Senza lo sfondo dell’atletica universitaria (e dei molti, molti difetti del sistema), Wrestlers vede Whiteley tirare fuori un nuovo tema: il business dello sport. Principalmente, come i soldi distruggono le speranze e i sogni degli atleti, che vogliono semplicemente giocare a quello che amano, senza finire in rovina come obiettivo minimo. In Wrestlers, Whiteley scava immediatamente nella tensione tra Snow e i nuovi investitori dell’OVW, in particolare Matt Jones. Snow, un ex stella della WWE, crede nella storia dello sport: se gestisci una lega di wrestling con creatività e passione in primo piano, allora i telespettatori verranno.

Ho cominciato a chiedermi: come fa Whiteley ancora a ottenere storytelling di lunga durata sulla piattaforma che mostra anche programmi come Sexy Beasts?

Jones?
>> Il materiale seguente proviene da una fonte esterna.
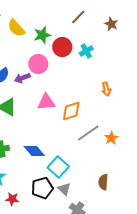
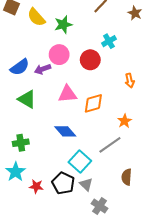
red circle: (62, 47) -> (90, 60), moved
gray line: (88, 133) -> (110, 145), moved
orange star: (111, 138) -> (124, 121), moved
blue diamond: (34, 151) -> (65, 131), moved
black pentagon: (42, 188) -> (63, 183), turned -30
red star: (12, 199) -> (36, 186), moved

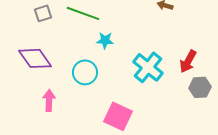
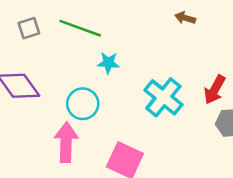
pink arrow: (49, 100) -> (66, 142), moved, size x1.4

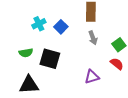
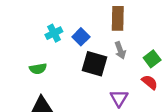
black square: (50, 59) -> (94, 64), moved
purple triangle: (92, 77) -> (119, 98), turned -42

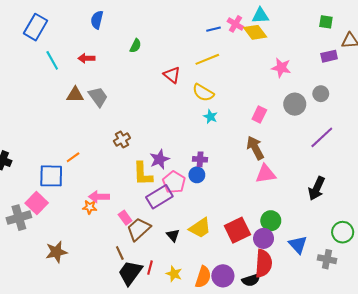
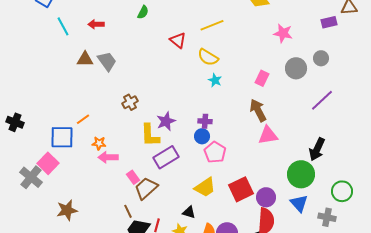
pink pentagon: (174, 182) -> (215, 152), moved
orange star: (90, 207) -> (99, 143), moved
gray cross: (19, 218) -> (31, 177), turned -35
green circle: (271, 221) -> (301, 174), moved, size x1.4
black triangle: (173, 235) -> (189, 212), moved, turned -32

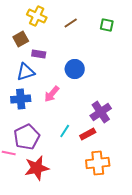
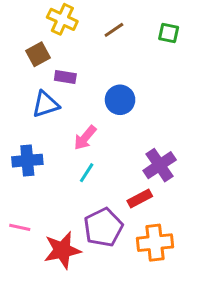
blue cross: (21, 99) -> (27, 161), moved
cyan line: (65, 131) -> (87, 173), moved
purple pentagon: (27, 137) -> (103, 227), moved

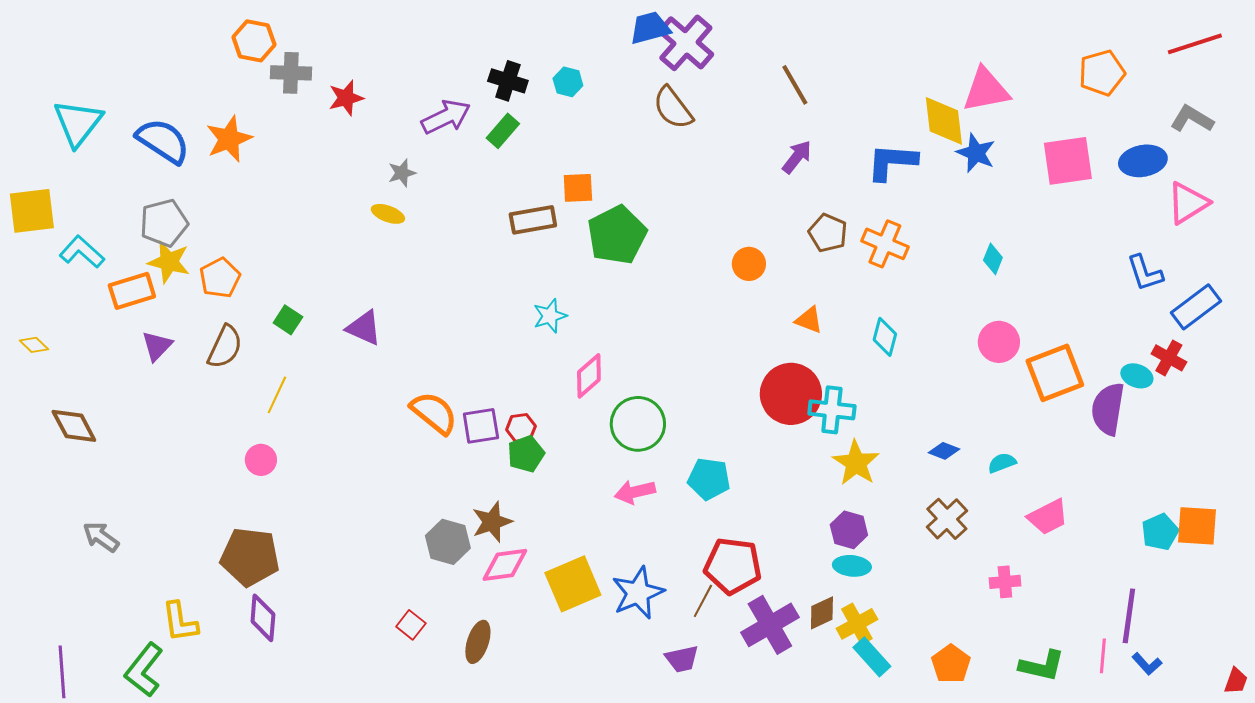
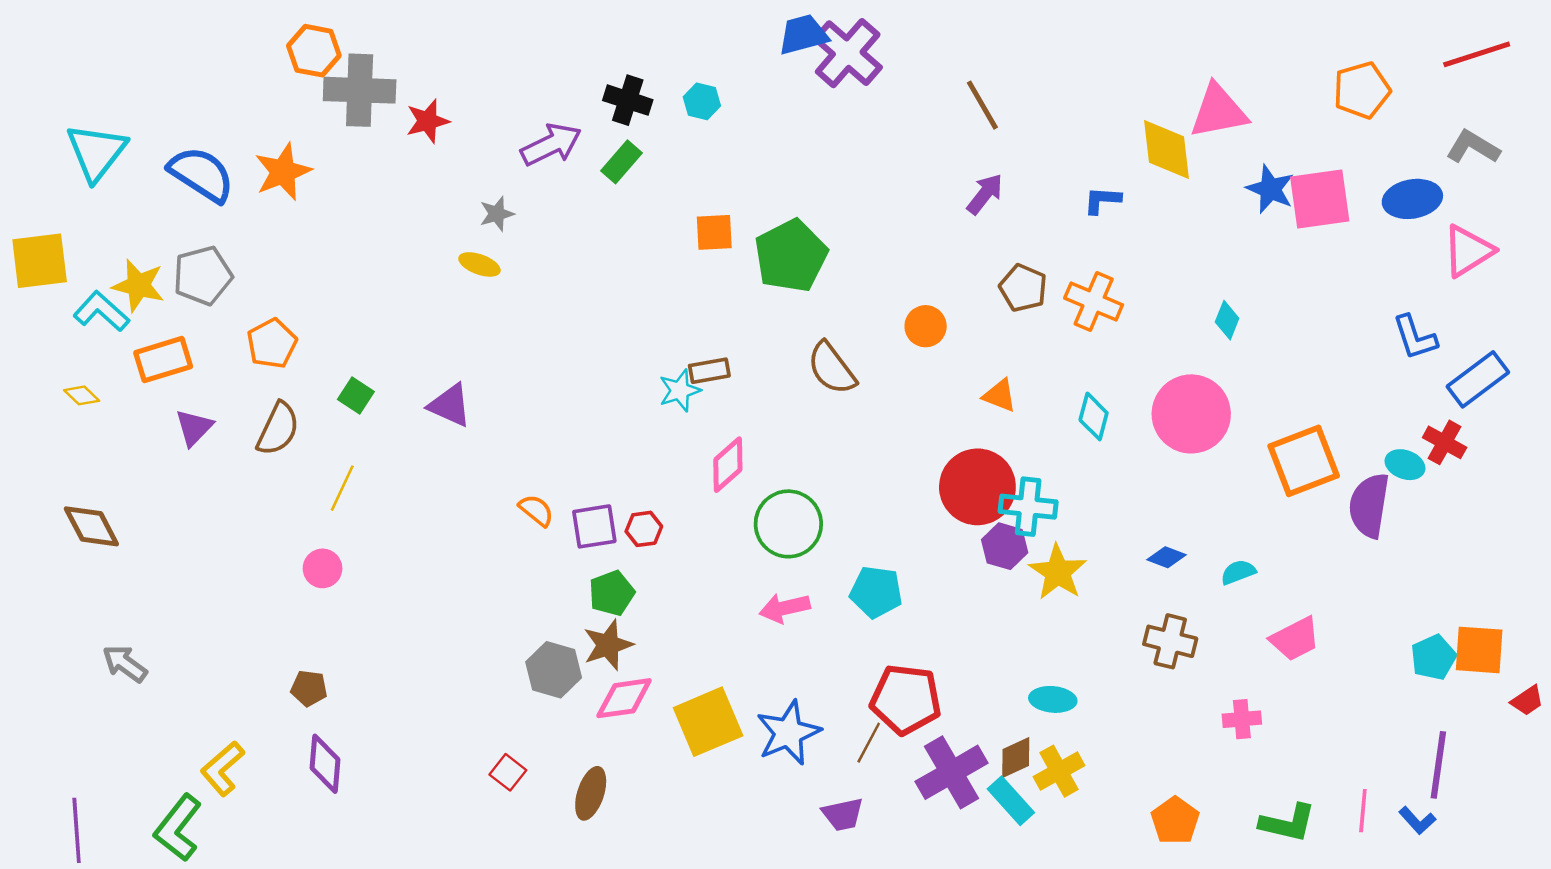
gray cross: (291, 73) -> (360, 90), size x1.4
brown semicircle: (673, 108) -> (832, 368), moved
blue star: (976, 153) -> (1270, 189), moved
blue L-shape: (892, 162) -> (1102, 200), size x0.6
brown rectangle: (533, 220) -> (709, 371), moved, size x0.7
green pentagon: (617, 235) -> (791, 256), moved
yellow star: (169, 262) -> (138, 285), moved
pink circle: (999, 342) -> (1191, 414), moved, size x1.5
yellow diamond: (34, 345) -> (82, 395), moved
orange semicircle: (434, 413) -> (536, 510), size x0.6
green pentagon: (526, 454) -> (612, 593), moved
brown cross: (947, 519) -> (1170, 641), turned -33
purple hexagon: (849, 530) -> (1005, 546), moved
brown pentagon: (250, 557) -> (309, 688), size x0.5
purple line: (1129, 616) -> (1438, 765), moved
yellow L-shape: (180, 622) -> (222, 769), turned 57
cyan rectangle: (872, 657) -> (1011, 801), moved
red trapezoid: (1236, 681) -> (1527, 701), moved, turned 36

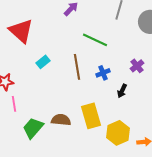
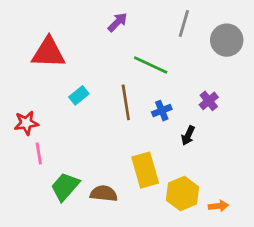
red triangle: (21, 31) -> (48, 53), turned -40
brown semicircle: (61, 120) -> (104, 194), moved

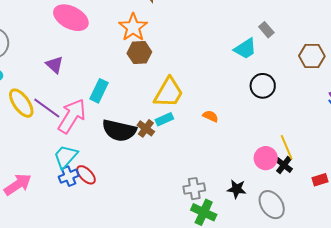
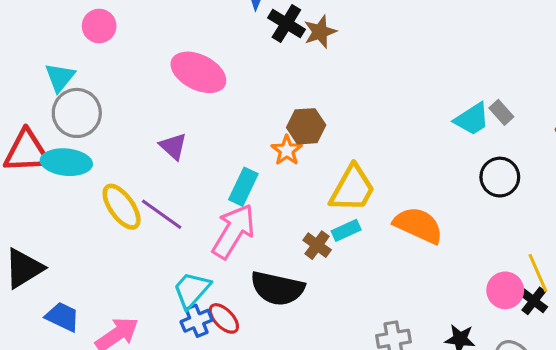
orange star: (133, 27) -> (287, 150), moved, size x0.7
gray rectangle: (266, 30) -> (501, 112), moved
pink arrow: (72, 116) -> (234, 231), moved
orange semicircle: (210, 116) -> (418, 225), size x2.0
black semicircle: (119, 130) -> (277, 288), moved

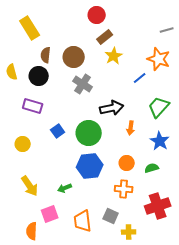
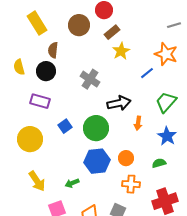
brown circle: (74, 57) -> (79, 25), moved
yellow circle: (23, 144) -> (30, 139), size x1.6
orange circle: (127, 163) -> (126, 158), moved

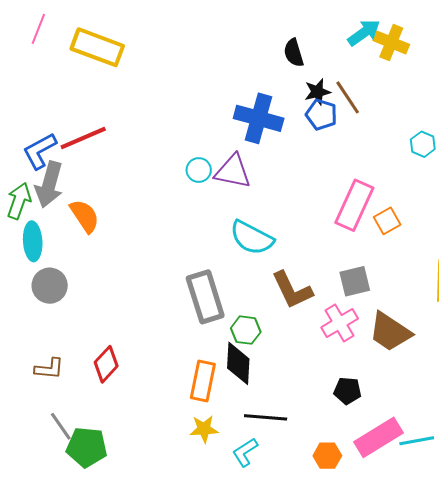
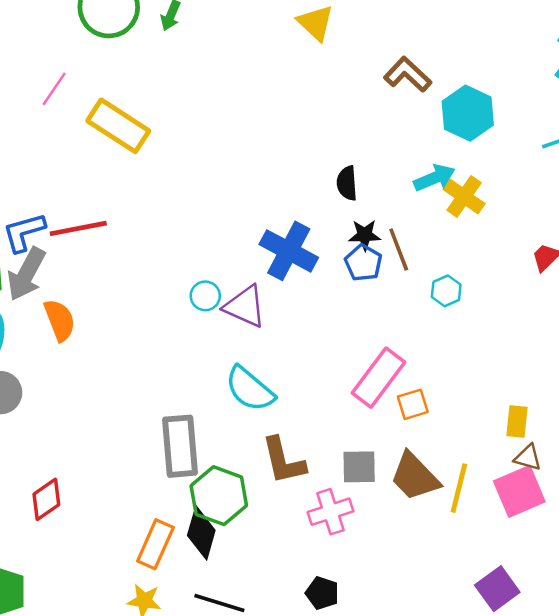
cyan hexagon: (423, 144) -> (446, 291), moved
green hexagon: (246, 330) -> (219, 496), size x1.6
brown trapezoid: (390, 332) -> (415, 477), moved

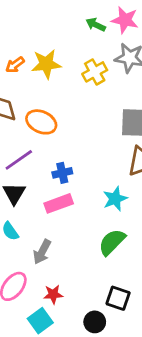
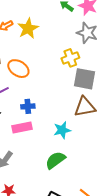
yellow star: (46, 64) -> (28, 28), turned -30
yellow cross: (95, 72) -> (70, 58), moved

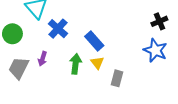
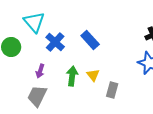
blue rectangle: (94, 41) -> (90, 40), moved
gray trapezoid: (19, 68) -> (37, 96), moved

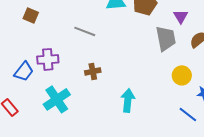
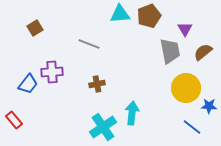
brown square: (31, 15) -> (35, 28), turned 35
yellow circle: (182, 75) -> (186, 88), size x1.5
cyan cross: (57, 99) -> (103, 127), moved

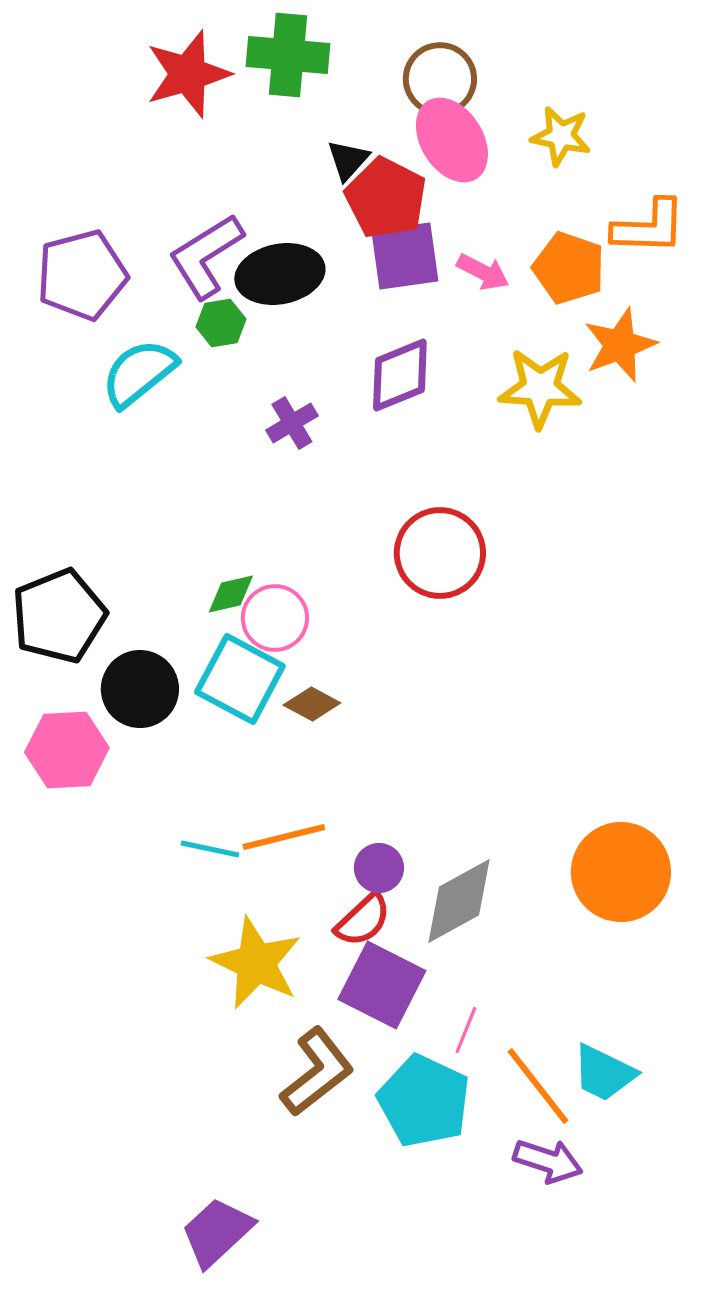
Beh, l’host radiofonico del Kentucky è una metafora quasi troppo perfetta per ciò che sta accadendo nel mondo dell’intrattenimento proprio in questo momento, mentre l’IA entra in collisione con il potere del cervello umano. Jones crede che la creatività non conti davvero se non c’è nessuno a vederla, e come si fa a riempire i posti? Con trucchi, sfruttando al massimo il personale sottopagato e forzando potenziali fan a ingurgitare un prodotto che potrebbe o non potrebbe piacere loro. È la mentalità del clickbait. Guardando Jones che pensa a modi appariscenti per vendere l’OVW e Snow che insiste fermamente sul fatto che il successo risiede nella storia, ho trovato Wrestlers un metacommento migliore per le guerre dello streaming rispetto a “Joan Is Awful” di Black Mirror, una satira sulla propensione di Netflix per la programmazione algoritmica (letteralmente?!) a scapito dell’originalità.

Mentre Jones e Snow si scontrano, mi sono chiesto: come fa Whiteley ancora a ottenere storytelling di sette ore sulla piattaforma che ospita anche programmi come Sexy Beasts e The Goop Lab? Perché, come chiunque altro nel settore delle parole, delle persone e dei fatti, sono preoccupato per il futuro di questi tipi di storie. E forse anche per la creatività in generale. Se vuoi sapere cosa intendo con questi tipi di storie, leggi questa citazione di Whiteley sul New York Times della scorsa settimana, che ha appena chiuso la sua sezione sportiva. “Abbiamo davvero un’unica marcia come azienda. Raccontiamo semplicemente la storia vera”.

2023 © Netflix

Whiteley non ha mostrato segni di voler fermarsi, e Netflix non ha dato alcun indizio che smetterà di essere una casa per il suo lavoro: Last Chance U è durato cinque stagioni, Last Chance U: Basketball due, e Cheer due. Speriamo che sia un segnale che le persone stanno guardando, e che ci sia ancora un appetito per storie sugli atleti che potrebbero vedere a malapena un centesimo per il loro talento e che non si chiamano Curry, Manziel o Jordan.

Quindi speriamo e preghiamo tutti per un rapido rinnovo della seconda stagione di Wrestlers, o un’altra serie di Whiteley che ci porti in un altro angolo inesplorato del nostro paese. Più atleti, più vittorie e sconfitte, più persone. Naturalmente, prevedere il futuro dei programmi di Whiteley è spesso un compito impossibile – potrebbe essere tornato a Scooba in questo stesso momento, riportando in vita Last Chance U – ma più guardo il suo lavoro, più temo che un giorno diventi un retaggio del tipo di documentario sportivo che ero solito guardare.